TEXT PASSAGE.
Let us all agree that bullying is bad.

Let me admit that I was bullied in school by a kid who beat me up while wearing crutches, which takes some initiative. All I could do was hold my briefcase up to avoid the blows — and of course that just made it worse, because carrying a briefcase to fifth grade is one of those things that sets off a bully. Him think him so smart with implements of capitalism and academy. Hulk smash.

Having said that, let's talk about whether we need a welter of new codes to define the forms of modern bullying.

I heard about an incidence of cyberbullying at a local middle school, and to protect the identity of everyone, this will be maddeningly vague. Let's just say this:

Student was doing something. Another student took pictures with a cellphone and put them on the Internet. Mortification ensued.

WRITTEN TASK 1.
Reproduce the rows below verbatim, starting at the line that contains "phylum: Tracheophyta" and ending at the last line of the rows.

MATERIALS PROVIDED.
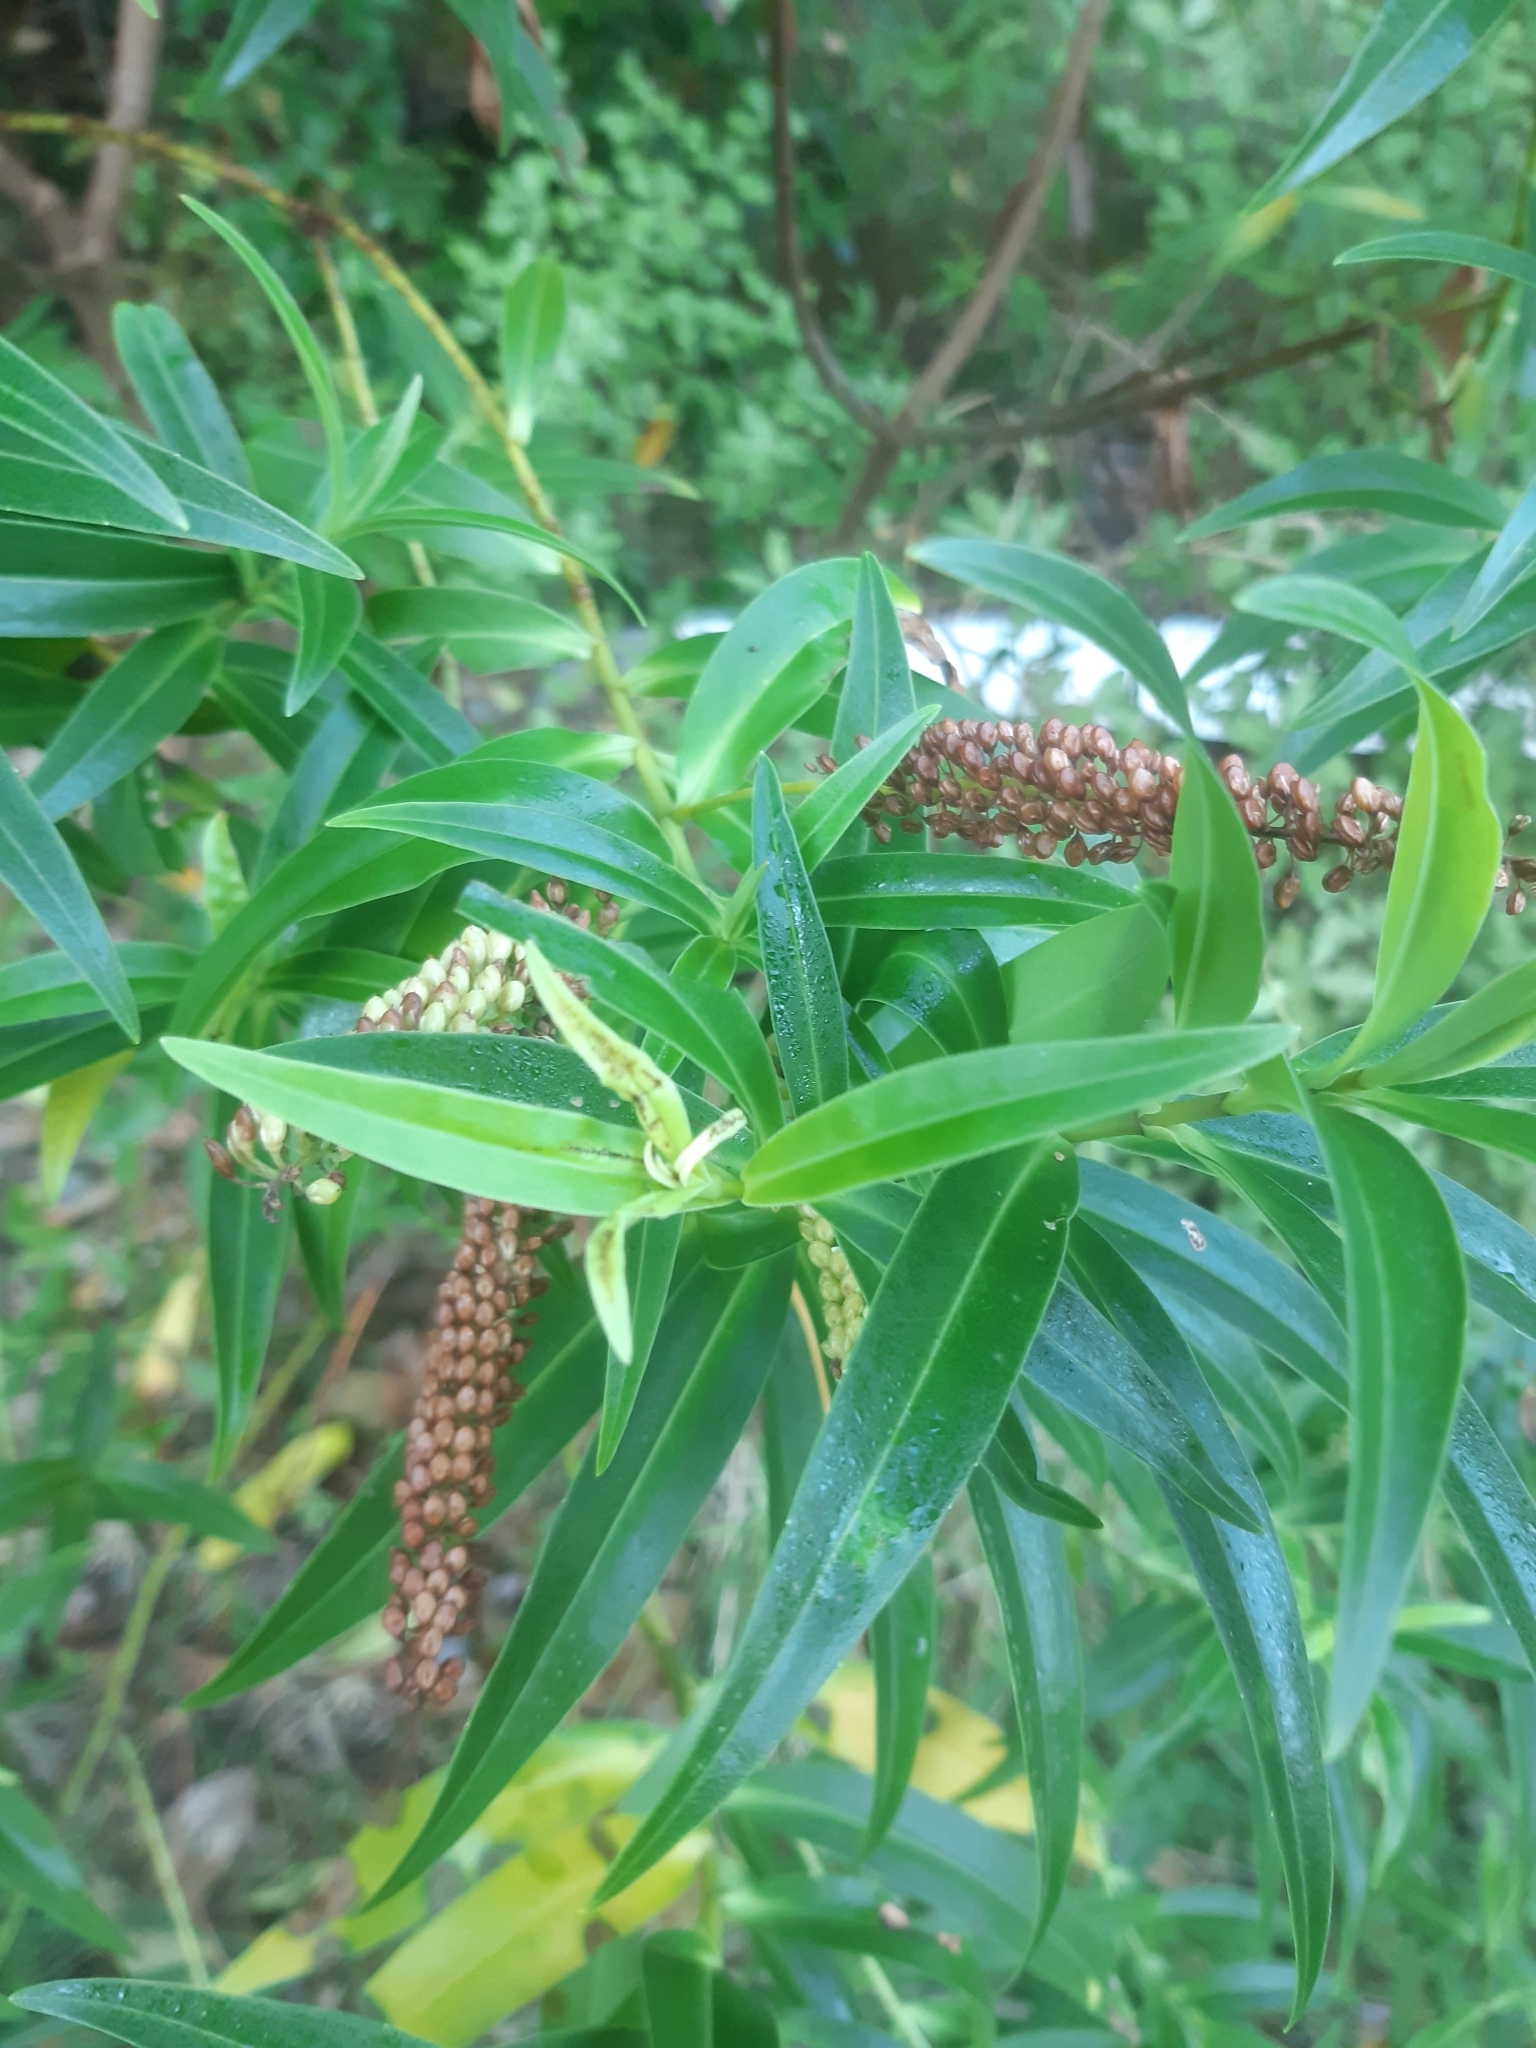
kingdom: Plantae
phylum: Tracheophyta
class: Magnoliopsida
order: Lamiales
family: Plantaginaceae
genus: Veronica
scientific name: Veronica salicifolia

WRITTEN TASK 2.
Write out the passage from the essay on bullying word for word, starting at "Let us all agree" and ending at "of modern bullying.".

RESULT 1.
phylum: Tracheophyta
class: Magnoliopsida
order: Lamiales
family: Plantaginaceae
genus: Veronica
scientific name: Veronica salicifolia

RESULT 2.
Let us all agree that bullying is bad.

Let me admit that I was bullied in school by a kid who beat me up while wearing crutches, which takes some initiative. All I could do was hold my briefcase up to avoid the blows — and of course that just made it worse, because carrying a briefcase to fifth grade is one of those things that sets off a bully. Him think him so smart with implements of capitalism and academy. Hulk smash.

Having said that, let's talk about whether we need a welter of new codes to define the forms of modern bullying.